Set of tasks
1. Answer these questions from the mailing list thread below:
(a) Who sent the reply dated Wed Sep 23 2020 - 15:59:12 EST?
(b) Which commit hash does the patch revert?
(c) Which notification do bridge ports rely on to be enabled during system resume?
2. Extract a passage word for word from the mailing list thread below. Begin at the words "On 23.09.2020 20:35, Saeed" and stop after "reverts commit 124eee3f6955f7aa19b9e6ff5c9b6d37cb3d1e2c.".

Extracted text
========

Re: [PATCH] Revert "net: linkwatch: add check for netdevice being present to linkwatch_do_dev"

From: Heiner Kallweit
Date: Wed Sep 23 2020 - 15:59:12 EST


On 23.09.2020 20:35, Saeed Mahameed wrote:
> On Wed, 2020-09-23 at 13:49 +0200, Heiner Kallweit wrote:
>> On 18.09.2020 19:58, Saeed Mahameed wrote:
>>> On Tue, 2020-09-01 at 17:02 +0200, Geert Uytterhoeven wrote:
>>>> This reverts commit 124eee3f6955f7aa19b9e6ff5c9b6d37cb3d1e2c.
>>>>
>>>> Inami-san reported that this commit breaks bridge support in a
>>>> Xen
>>>> environment, and that reverting it fixes this.
>>>>
>>>> During system resume, bridge ports are no longer enabled, as that
>>>> relies
>>>> on the receipt of the NETDEV_CHANGE notification. This
>>>> notification
>>>> is
>>>> not sent, as netdev_state_change() is no longer called.

========

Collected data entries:
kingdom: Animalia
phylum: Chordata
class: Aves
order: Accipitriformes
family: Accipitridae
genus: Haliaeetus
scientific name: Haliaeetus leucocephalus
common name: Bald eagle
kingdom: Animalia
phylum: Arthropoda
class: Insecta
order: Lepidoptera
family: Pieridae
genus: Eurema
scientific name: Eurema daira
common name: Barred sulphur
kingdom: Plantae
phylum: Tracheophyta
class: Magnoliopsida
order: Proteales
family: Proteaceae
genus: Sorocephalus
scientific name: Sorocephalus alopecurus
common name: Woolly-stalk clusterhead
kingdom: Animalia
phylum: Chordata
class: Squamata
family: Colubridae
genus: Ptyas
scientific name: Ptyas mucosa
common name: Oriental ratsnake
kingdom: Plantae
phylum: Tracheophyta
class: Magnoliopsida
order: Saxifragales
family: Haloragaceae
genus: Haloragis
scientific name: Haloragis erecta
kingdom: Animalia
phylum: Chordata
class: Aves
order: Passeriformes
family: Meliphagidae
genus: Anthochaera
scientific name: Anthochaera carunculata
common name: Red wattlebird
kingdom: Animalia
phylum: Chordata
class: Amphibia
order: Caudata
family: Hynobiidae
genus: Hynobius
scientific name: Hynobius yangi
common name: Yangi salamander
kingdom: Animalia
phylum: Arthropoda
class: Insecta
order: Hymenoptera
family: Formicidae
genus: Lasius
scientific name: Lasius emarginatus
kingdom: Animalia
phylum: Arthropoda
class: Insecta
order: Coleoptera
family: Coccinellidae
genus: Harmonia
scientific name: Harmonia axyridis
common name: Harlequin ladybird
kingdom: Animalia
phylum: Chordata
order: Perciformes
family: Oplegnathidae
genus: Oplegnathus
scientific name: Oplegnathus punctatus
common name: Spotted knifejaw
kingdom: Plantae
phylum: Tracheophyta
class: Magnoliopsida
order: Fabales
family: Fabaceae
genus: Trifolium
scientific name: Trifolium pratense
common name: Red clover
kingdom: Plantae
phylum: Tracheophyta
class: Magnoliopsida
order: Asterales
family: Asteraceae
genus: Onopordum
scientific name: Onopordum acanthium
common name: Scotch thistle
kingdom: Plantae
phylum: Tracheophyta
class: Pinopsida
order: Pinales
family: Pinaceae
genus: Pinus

========

Task solutions
1.
(a) Heiner Kallweit
(b) 124eee3f6955f7aa19b9e6ff5c9b6d37cb3d1e2c
(c) NETDEV_CHANGE

2.
On 23.09.2020 20:35, Saeed Mahameed wrote:
> On Wed, 2020-09-23 at 13:49 +0200, Heiner Kallweit wrote:
>> On 18.09.2020 19:58, Saeed Mahameed wrote:
>>> On Tue, 2020-09-01 at 17:02 +0200, Geert Uytterhoeven wrote:
>>>> This reverts commit 124eee3f6955f7aa19b9e6ff5c9b6d37cb3d1e2c.